Sparsame Schlussfolgerungen erlaubten uns den Schluss, dass Braintau hauptsächlich durch die Mischung von 1N3R (Tau-B) gefolgt von 0N4R (Tau-D)-Spleißvarianten repräsentiert wird, was mit früheren Beobachtungen übereinstimmt.87,88
Während andere Spleißisoformen ebenfalls einzigartige Fragmente hatten, ist die geringe Anzahl spektraler Übereinstimmungen (<4) did not allow us to confidently conclude about their existence.
Überraschenderweise sind die N-Termini der vorherrschenden R-Domänen enthaltenden Fragmente eine Fortsetzung der C-Termini der vorherrschenden N-Domänen enthaltenden Fragmente, oder mit anderen Worten, sie scheinen verknüpfte Fragmente zu sein, die aus einem möglichen proteolytischen Spaltungsereignis (bezeichnet als) entstanden sind Seite Nr. 1 in Abbildung 10A).
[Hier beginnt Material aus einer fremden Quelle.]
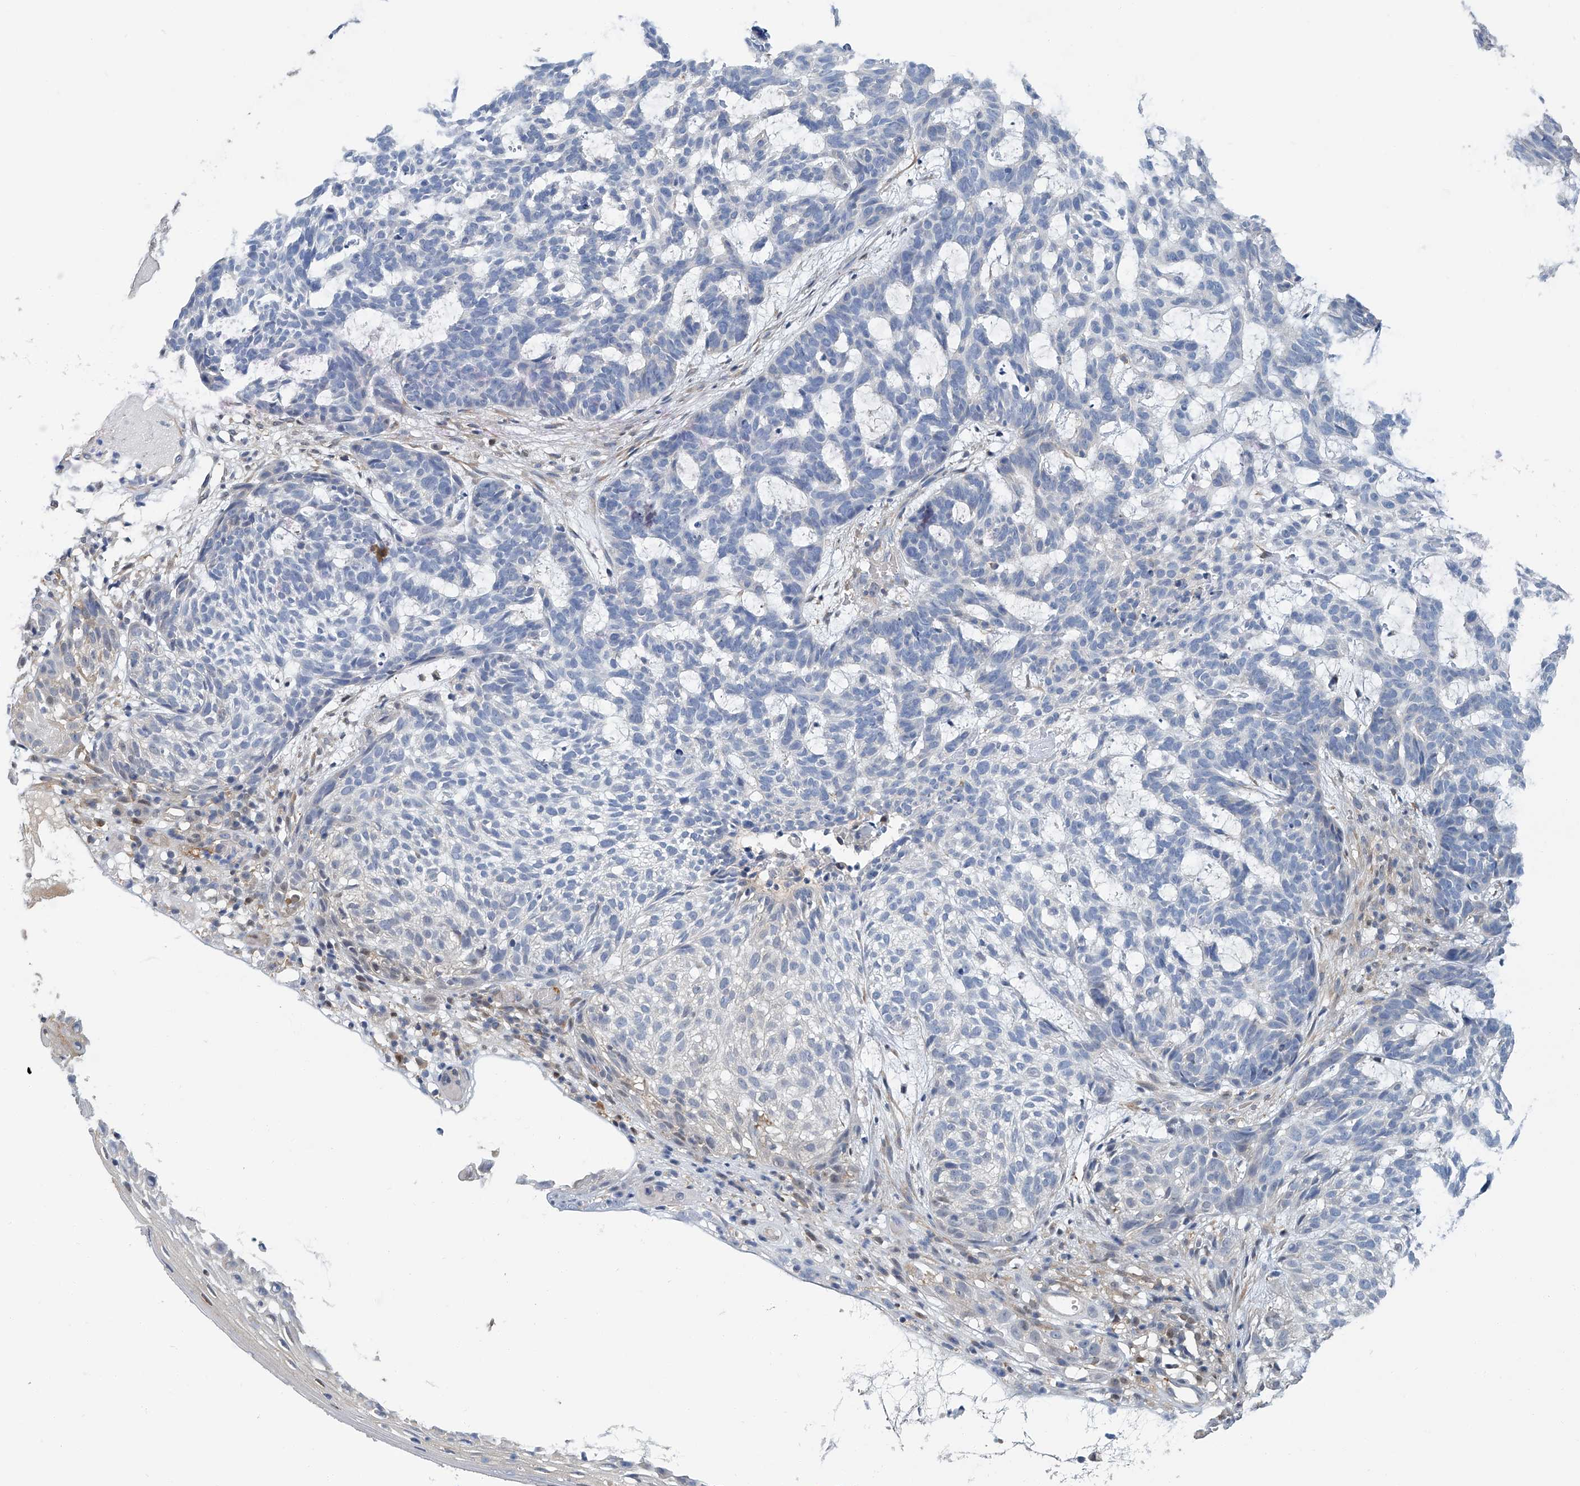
{"staining": {"intensity": "negative", "quantity": "none", "location": "none"}, "tissue": "skin cancer", "cell_type": "Tumor cells", "image_type": "cancer", "snomed": [{"axis": "morphology", "description": "Basal cell carcinoma"}, {"axis": "topography", "description": "Skin"}], "caption": "A micrograph of skin basal cell carcinoma stained for a protein exhibits no brown staining in tumor cells. The staining was performed using DAB (3,3'-diaminobenzidine) to visualize the protein expression in brown, while the nuclei were stained in blue with hematoxylin (Magnification: 20x).", "gene": "PSMB10", "patient": {"sex": "male", "age": 85}}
Darüber hinaus teilen sich die C-Termini der 3R- und 4R-Domänen enthaltenden Proteoformen dieselbe Spaltungsstelle (in Abbildung 10A als Stelle Nr. 2 bezeichnet), obwohl die Sequenzen selbst aufgrund der Spleißvariation von Exon 10 unterschiedlich sind.
Noch überraschender ist, dass alle diese Spaltungsstellen innerhalb von drei gut beschriebenen Hexapeptidmotiven liegen.89–95 Abbildung 10B zeigt alle einzigartigen Fragmente, die wir aus unseren Datensätzen identifiziert haben und die der 1N3R-Tau-Isoform zugeordnet werden konnten, sowie den Ort der Spaltung Websites.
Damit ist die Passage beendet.